Additionally, NLP is becoming more realistic and accurate. Currently, when I ask Siri or Google Assistant a question, I know that I will get my answer, but it may not be totally accurate. So NLP will play a particularly important role anytime you are looking for a computer to answer your queries. If you tell it that you are not happy with the answer it has given you, it can use that as feedback and will try to supply you with an even more accurate answer next time. The technology becomes more accurate when there is more data — this is always an ongoing process.

How intelligent will AI become?

Let’s consider an example of one application of this tech. Right now, with voice recognition, when I ask it something, the application gives me the information I need. But as it becomes more intelligent and understands the context of data that I put into it, it will start to recommend things without me asking. This proactive nature is a paradigm shift in our interaction with NLP, and it will shape our lives in the future.

For example, if you order one type of sandwich frequently, regular NLP-enabled technology could understand this and prompt you the next time it thinks you might want to eat. It could also suggest other products or even better solutions. Maybe you need potato chips or a cookie to go with your meal.

The other use is in a business setting, where NLP can be used to track everything we do on our work computers or mobile phones, and it can analyze this data to see, for example, how long it takes us to reply to an email. If there are thousands of employees receiving the same email, then this becomes big data, and technology could suggest ways to structure the email, or suggest another type of communication as time and cost savings for the business.

This kind of proactive NLP is only beginning to be explored. In the future, it will be able to enhance our lives in ways that we probably cannot imagine right now.

It is true that being able to use NLP to crunch data, under-stand sentiment, comprehend, and understand any language in a voice application — and therefore allow businesses to more easily reach their customers in all markets — is a game changer.

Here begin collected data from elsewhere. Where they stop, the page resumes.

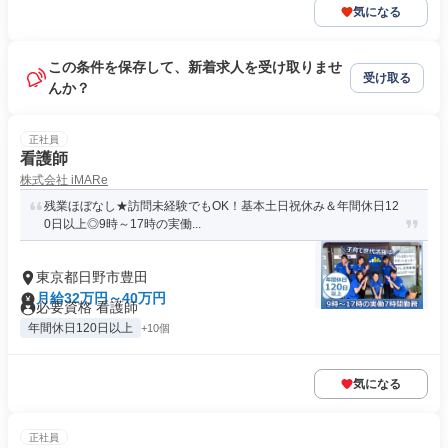
気になる
この条件を保存して、新着求人を受け取りませ
受け取る
んか？
正社員
看護師
株式会社 iMARe
残業ほぼなし★訪問未経験でもOK！基本土日祝休み＆年間休日12
0日以上◎9時～17時の実働...
東京都日野市豊田
月給32万円～40万円
必要資格 看護師
年間休日120日以上
+10個
気になる
正社員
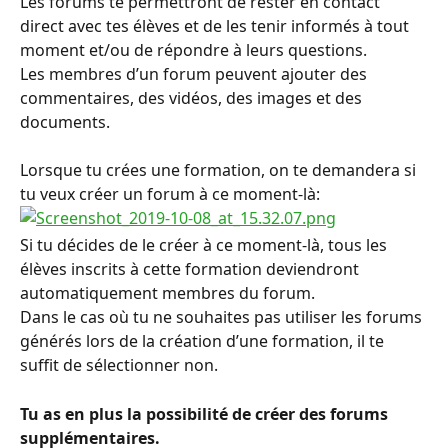
Les forums te permettront de rester en contact 
direct avec tes élèves et de les tenir informés à tout 
moment et/ou de répondre à leurs questions.
Les membres d’un forum peuvent ajouter des 
commentaires, des vidéos, des images et des 
documents. 
Lorsque tu crées une formation, on te demandera si 
tu veux créer un forum à ce moment-là:
Si tu décides de le créer à ce moment-là, tous les 
élèves inscrits à cette formation deviendront 
automatiquement membres du forum.
Dans le cas où tu ne souhaites pas utiliser les forums 
générés lors de la création d’une formation, il te 
suffit de sélectionner non.
Tu as en plus la possibilité de créer des forums 
supplémentaires. 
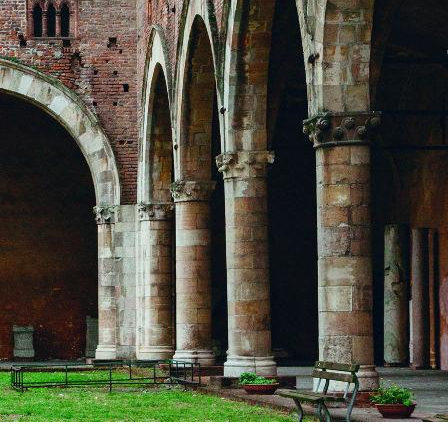
imeces que se
ina escarpada,
 de castillo
 Quedan pocos
cima de la
 al atardecer. Un
co entre febrero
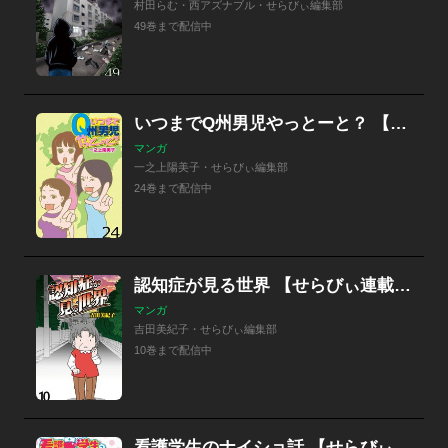
村田らむ・西アズナブル・せらびぃ編集部
49巻まで配信中
いつまでQ州男児やっとーと？ 【せらびぃ連載版】
マンガ
一之上陽美子・せらびぃ編集部
24巻まで配信中
認知症が見る世界 【せらびぃ連載版】
マンガ
吉田美紀子・せらびぃ編集部
10巻まで配信中
看護学生のナイショ話 【せらびぃ連載版】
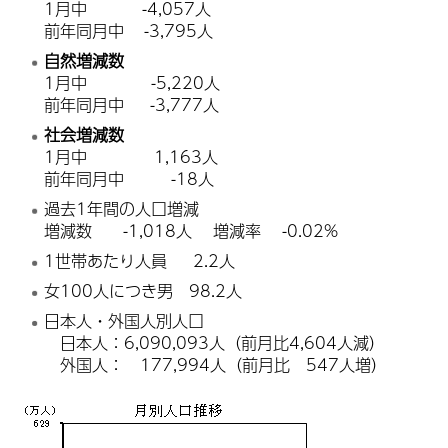
1月中 -4,057人
前年同月中 -3,795人
自然増減数
1月中 -5,220人
前年同月中 -3,777人
社会増減数
1月中 1,163人
前年同月中 -18人
過去1年間の人口増減
増減数 -1,018人 増減率 -0.02%
1世帯あたり人員 2.2人
女100人につき男 98.2人
日本人・外国人別人口
日本人：6,090,093人（前月比4,604人減）
外国人： 177,994人（前月比 547人増）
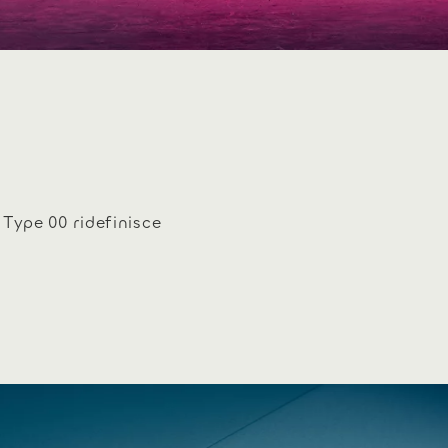
 Type 00 ridefinisce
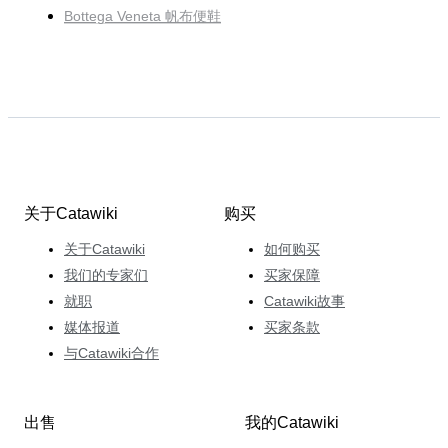
Bottega Veneta 帆布便鞋
关于Catawiki
购买
关于Catawiki
如何购买
我们的专家们
买家保障
就职
Catawiki故事
媒体报道
买家条款
与Catawiki合作
出售
我的Catawiki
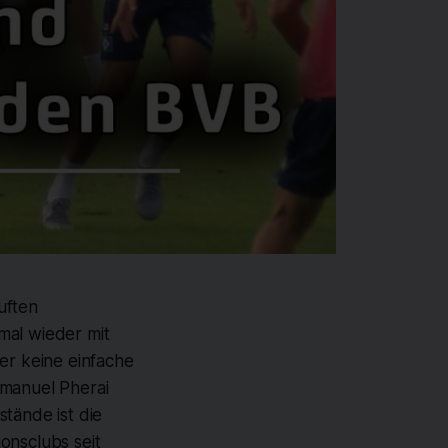
uften
mal wieder mit
r keine einfache
mmanuel Pherai
tände ist die
onsclubs seit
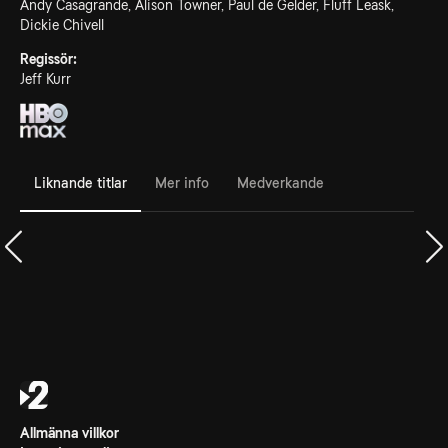
Andy Casagrande, Alison Towner, Paul de Gelder, Fluff Leask,
Dickie Chivell
Regissör:
Jeff Kurr
Liknande titlar
Mer info
Medverkande
Allmänna villkor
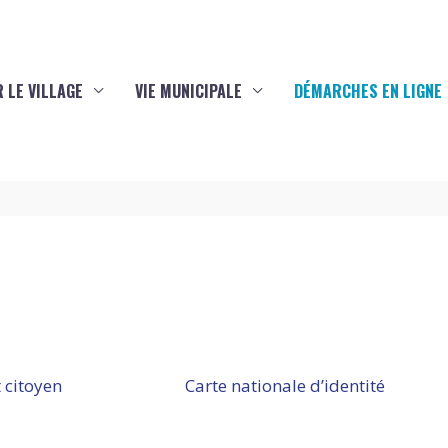
 LE VILLAGE
VIE MUNICIPALE
DÉMARCHES EN LIGNE
 citoyen
Carte nationale d’identité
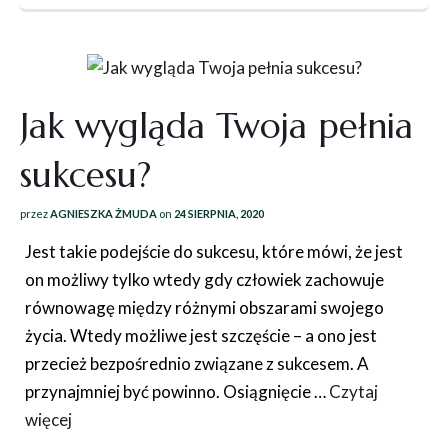
Jak wygląda Twoja pełnia
sukcesu?
przez
AGNIESZKA ŻMUDA
on
24 SIERPNIA, 2020
Jest takie podejście do sukcesu, które mówi, że jest
on możliwy tylko wtedy gdy człowiek zachowuje
równowagę między różnymi obszarami swojego
życia. Wtedy możliwe jest szczęście – a ono jest
przecież bezpośrednio związane z sukcesem. A
przynajmniej być powinno. Osiągnięcie …
Czytaj
więcej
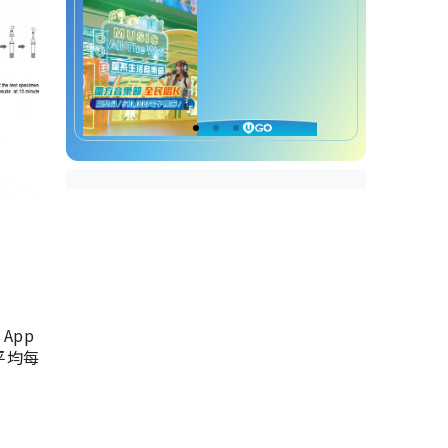
App
，平均每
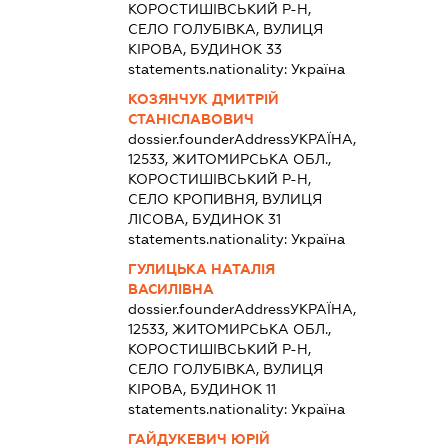
КОРОСТИШІВСЬКИЙ Р-Н,
СЕЛО ГОЛУБІВКА, ВУЛИЦЯ
КІРОВА, БУДИНОК 33
statements.nationality:
Україна
КОЗЯНЧУК ДМИТРІЙ
СТАНІСЛАВОВИЧ
dossier.founderAddress
УКРАЇНА,
12533, ЖИТОМИРСЬКА ОБЛ.,
КОРОСТИШІВСЬКИЙ Р-Н,
СЕЛО КРОПИВНЯ, ВУЛИЦЯ
ЛІСОВА, БУДИНОК 31
statements.nationality:
Україна
ГУЛИЦЬКА НАТАЛІЯ
ВАСИЛІВНА
dossier.founderAddress
УКРАЇНА,
12533, ЖИТОМИРСЬКА ОБЛ.,
КОРОСТИШІВСЬКИЙ Р-Н,
СЕЛО ГОЛУБІВКА, ВУЛИЦЯ
КІРОВА, БУДИНОК 11
statements.nationality:
Україна
ГАЙДУКЕВИЧ ЮРІЙ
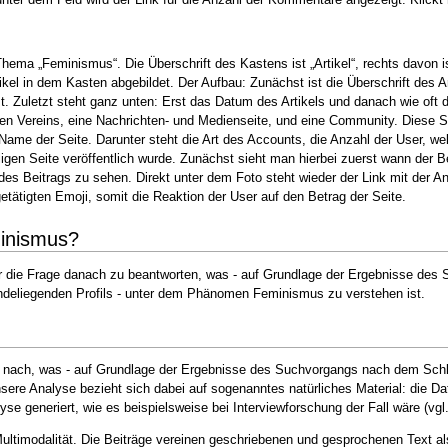
hema „Feminismus“. Die Überschrift des Kastens ist „Artikel“, rechts davon is
kel in dem Kasten abgebildet. Der Aufbau: Zunächst ist die Überschrift des Ar
st. Zuletzt steht ganz unten: Erst das Datum des Artikels und danach wie oft 
kalen Vereins, eine Nachrichten- und Medienseite, und eine Community. Diese 
r Name der Seite. Darunter steht die Art des Accounts, die Anzahl der User, we
eiligen Seite veröffentlich wurde. Zunächst sieht man hierbei zuerst wann der
des Beitrags zu sehen. Direkt unter dem Foto steht wieder der Link mit der A
getätigten Emoji, somit die Reaktion der User auf den Betrag der Seite.
minismus?
ir die Frage danach zu beantworten, was - auf Grundlage der Ergebnisse des
deliegenden Profils - unter dem Phänomen Feminismus zu verstehen ist.
age nach, was - auf Grundlage der Ergebnisse des Suchvorgangs nach dem Sc
Unsere Analyse bezieht sich dabei auf sogenanntes natürliches Material: die
alyse generiert, wie es beispielsweise bei Interviewforschung der Fall wäre (vg
 Multimodalität. Die Beiträge vereinen geschriebenen und gesprochenen Text a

One thing is for certain: the importance of NLP cannot be overstated. After all, AI and machine learning — the technologies that take up the tasks of humans and reduce error, increase efficiency and allow businesses to be productive around the clock — lean on the field of NLP to process natural language so these technologies learn and make more accurate and relevant predictions.

What does this mean ultimately? In theory, tech like this can help us get safely to work in self-driving cars or explore deep space in crafts that can go on unoccupied and error-free for years. From a game of chess with a computer to bomb disposal in the battlefield, the potential uses are increasing all the time.